## Exercise details
Answer with a single number: the count of lines below that hold "Pays".

## Records to process
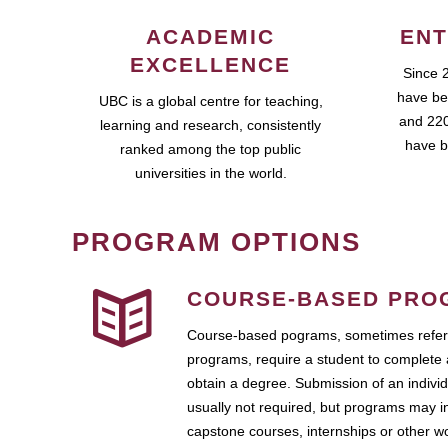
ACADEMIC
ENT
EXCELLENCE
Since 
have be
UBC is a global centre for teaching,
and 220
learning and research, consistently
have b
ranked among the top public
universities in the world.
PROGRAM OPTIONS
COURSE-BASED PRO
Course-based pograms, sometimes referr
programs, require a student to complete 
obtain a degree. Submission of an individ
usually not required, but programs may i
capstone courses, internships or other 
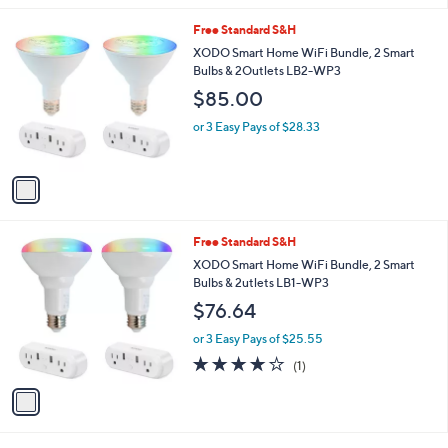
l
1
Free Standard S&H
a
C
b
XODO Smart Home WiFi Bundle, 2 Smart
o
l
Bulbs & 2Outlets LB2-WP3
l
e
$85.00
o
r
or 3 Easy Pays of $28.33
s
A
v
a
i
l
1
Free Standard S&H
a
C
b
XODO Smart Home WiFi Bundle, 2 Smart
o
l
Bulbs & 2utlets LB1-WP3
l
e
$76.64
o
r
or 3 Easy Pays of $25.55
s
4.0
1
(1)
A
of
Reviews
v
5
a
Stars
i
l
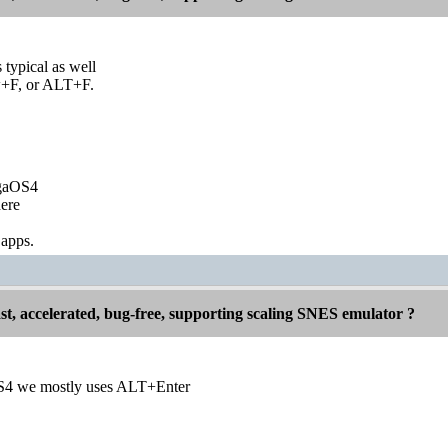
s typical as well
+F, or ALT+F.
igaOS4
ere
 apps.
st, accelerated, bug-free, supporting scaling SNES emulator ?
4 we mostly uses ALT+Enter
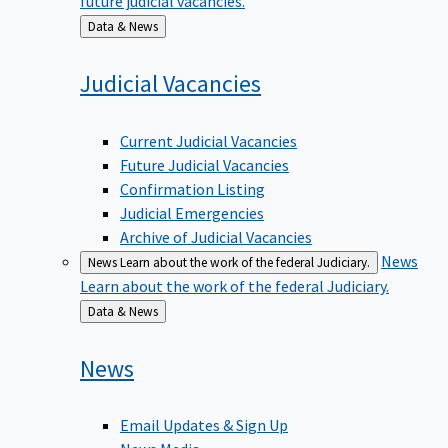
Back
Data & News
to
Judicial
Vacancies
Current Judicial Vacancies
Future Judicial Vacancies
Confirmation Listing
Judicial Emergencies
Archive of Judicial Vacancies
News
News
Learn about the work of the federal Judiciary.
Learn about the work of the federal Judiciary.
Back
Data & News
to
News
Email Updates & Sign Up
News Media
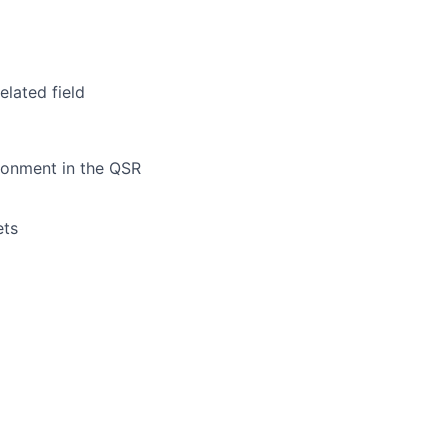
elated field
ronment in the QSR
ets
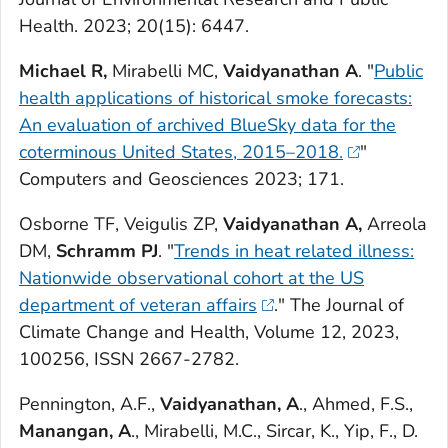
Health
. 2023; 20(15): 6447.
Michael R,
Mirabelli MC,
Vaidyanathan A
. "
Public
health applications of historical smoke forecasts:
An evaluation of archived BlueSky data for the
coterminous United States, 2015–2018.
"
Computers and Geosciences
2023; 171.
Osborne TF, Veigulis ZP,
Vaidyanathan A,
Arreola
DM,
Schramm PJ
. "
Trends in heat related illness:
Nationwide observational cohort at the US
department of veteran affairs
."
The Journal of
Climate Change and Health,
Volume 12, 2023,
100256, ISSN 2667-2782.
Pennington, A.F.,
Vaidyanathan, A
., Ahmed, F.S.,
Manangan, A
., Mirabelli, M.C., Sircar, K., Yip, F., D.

## Response to the task
2